How treatments are used

Your treatment plan will depend on whether you’re likely to have a bone marrow transplant. When deciding if bone marrow transplant is best for you, your health care team considers many factors. These include whether your multiple myeloma is likely to get worse, your age and your overall health.

  • When bone marrow transplant is an option. If your health care team thinks bone marrow transplant is a good option for you, treatment often begins with a mix of medicines. The mix might include targeted therapy, immunotherapy, corticosteroids and, sometimes, chemotherapy.

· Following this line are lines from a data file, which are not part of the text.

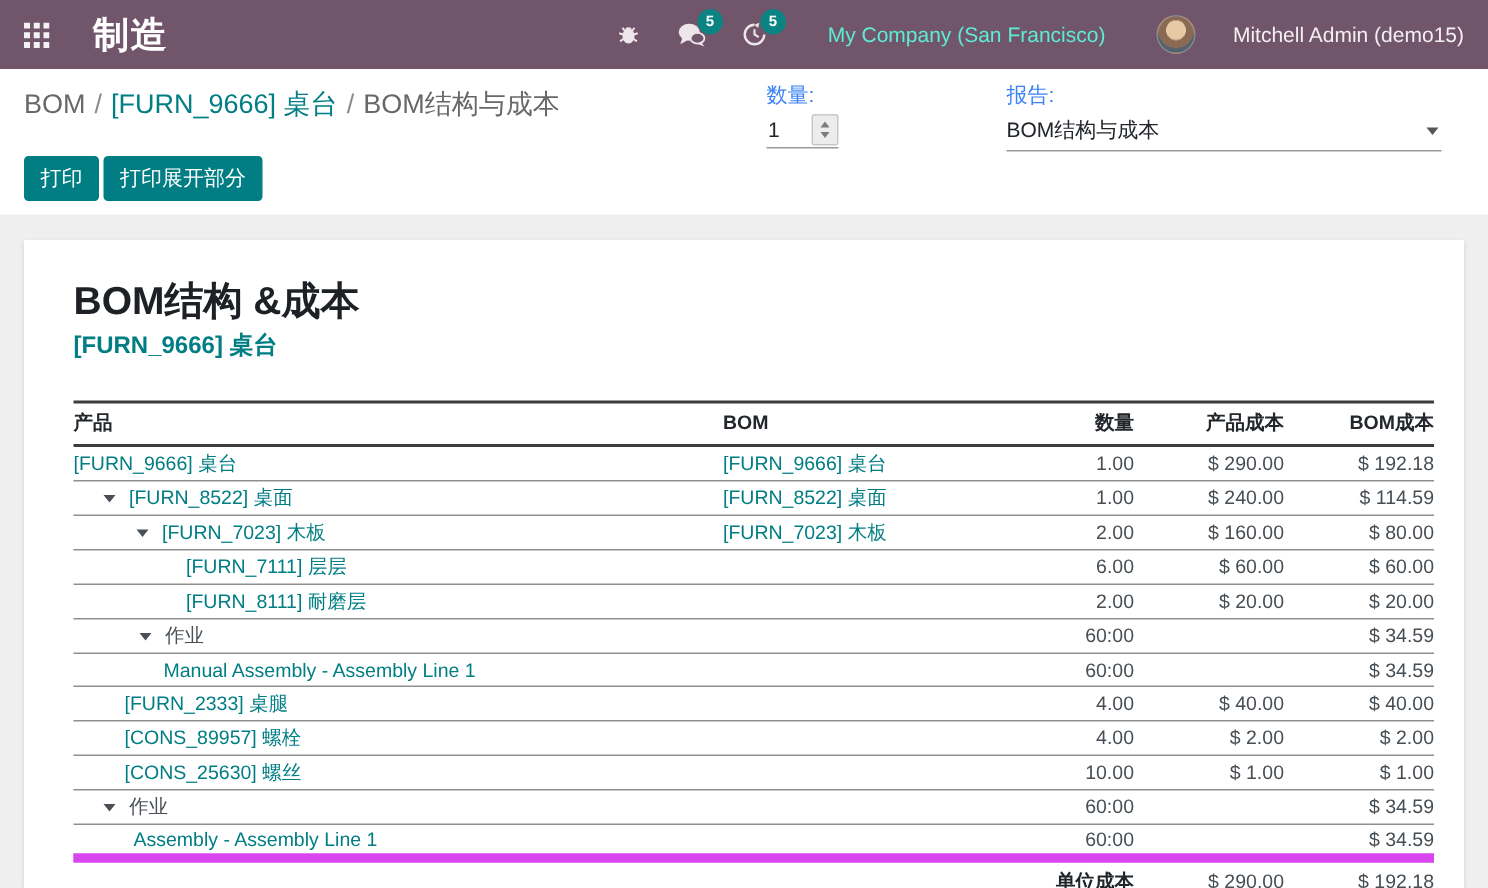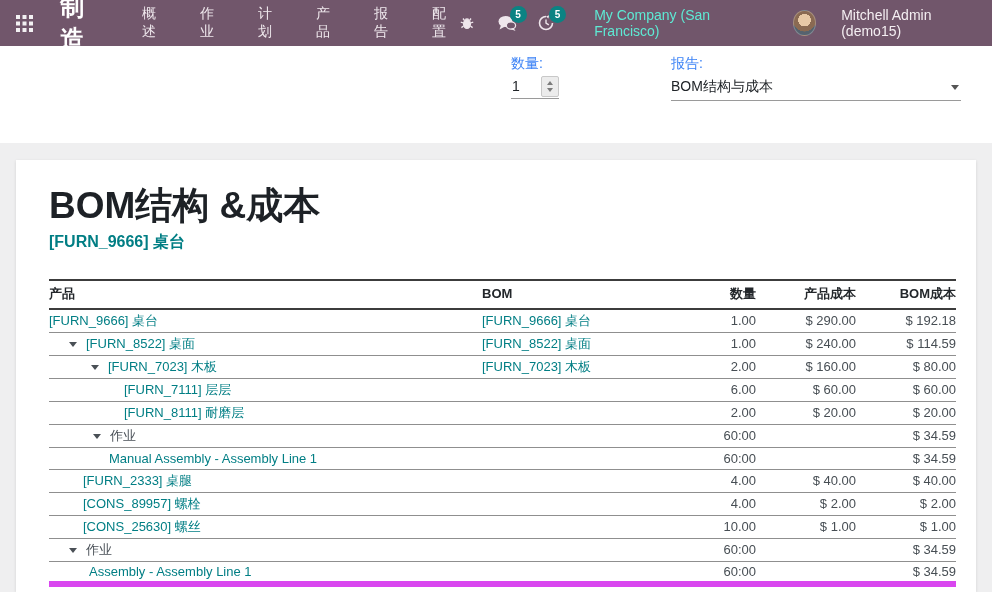--- a/index.html
+++ b/index.html
@@ -96,14 +96,6 @@
     </svg>
   </div>
   <div class="nv-app-name">制造</div>
-  <div class="nv-menu">
-    <span>概述</span>
-    <span>作业</span>
-    <span>计划</span>
-    <span>产品</span>
-    <span>报告</span>
-    <span>配置</span>
-  </div>
   <div class="nv-right">
     <div class="nv-icon">
       <svg width="16" height="16" viewBox="0 0 16 16" fill="none" stroke="#efe6ec" stroke-width="1.3">

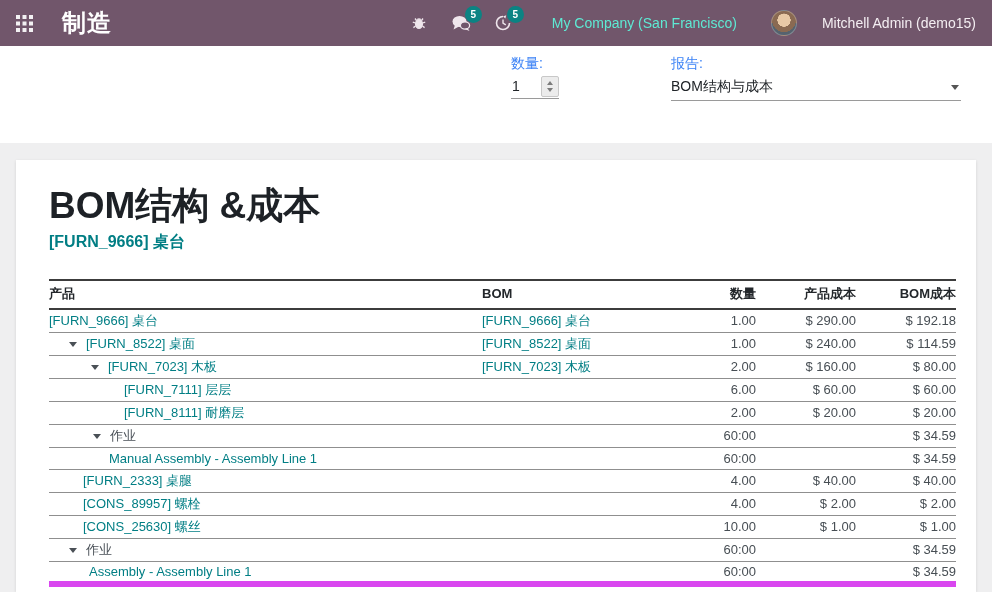--- a/index.html
+++ b/index.html
@@ -130,6 +130,9 @@
 </div>
 
 <div class="cpanel">
+  <div class="breadcrumb">
+    <span>BOM</span><span class="bc-sep">/</span><a class="bc-link">[FURN_9666] 桌台</a><span class="bc-sep">/</span><span>BOM结构与成本</span>
+  </div>
 
   <div class="ctrl-qty">
     <div class="field-label">数量:</div>

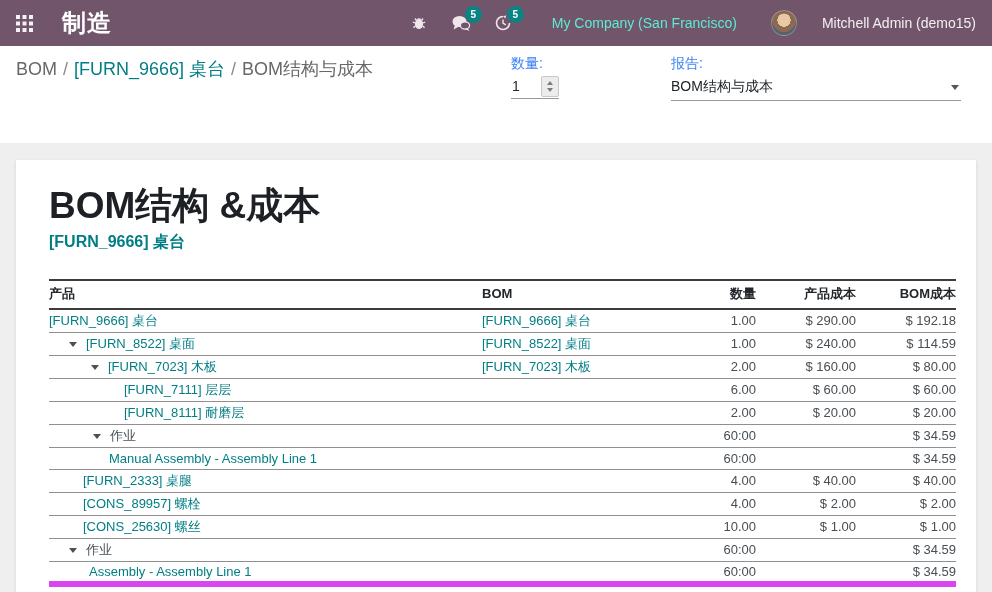--- a/index.html
+++ b/index.html
@@ -153,6 +153,10 @@
     </div>
   </div>
 
+  <div class="btn-row">
+    <button class="btn">打印</button>
+    <button class="btn">打印展开部分</button>
+  </div>
 </div>
 
 <div class="main">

    After a few months of treatment, blood stem cells are collected from your blood. The bone marrow transplant might happen soon after collecting the cells. Or you might wait until after a relapse, if there is one. Sometimes doctors suggest two bone marrow transplants for people with multiple myeloma.

    After the bone marrow transplant, you’ll likely have targeted therapy or immunotherapy. These can help keep the myeloma from coming back.

  • When bone marrow transplant isn’t an option. If you decide not to have a bone marrow transplant, treatment might include a mix of medicines. The mix might include targeted therapy, immunotherapy, corticosteroids and, sometimes, chemotherapy.
  • When myeloma comes back or doesn’t respond to treatment. Treatment might involve having another course of the same treatment. Another option is trying one or more of the other treatments available for multiple myeloma.

    Research on new treatments is ongoing. You might be able to join a clinical trial. A clinical trial may allow you to try new treatments that are being tested. Ask your health care team about what clinical trials are available.

Treating complications

Treatment might include treating complications of multiple myeloma. For example:

  • Bone pain. Pain medications, radiation therapy and surgery may help control bone pain.
  • Kidney damage. People with severe kidney damage may need dialysis.
  • Infections. Vaccines can help prevent infections, such as the flu and pneumonia.
  • Bone loss. Bone-building medicines might help prevent bone loss.
  • Anemia. Medicines can increase the number of red blood cells in the blood. This can help relieve ongoing anemia.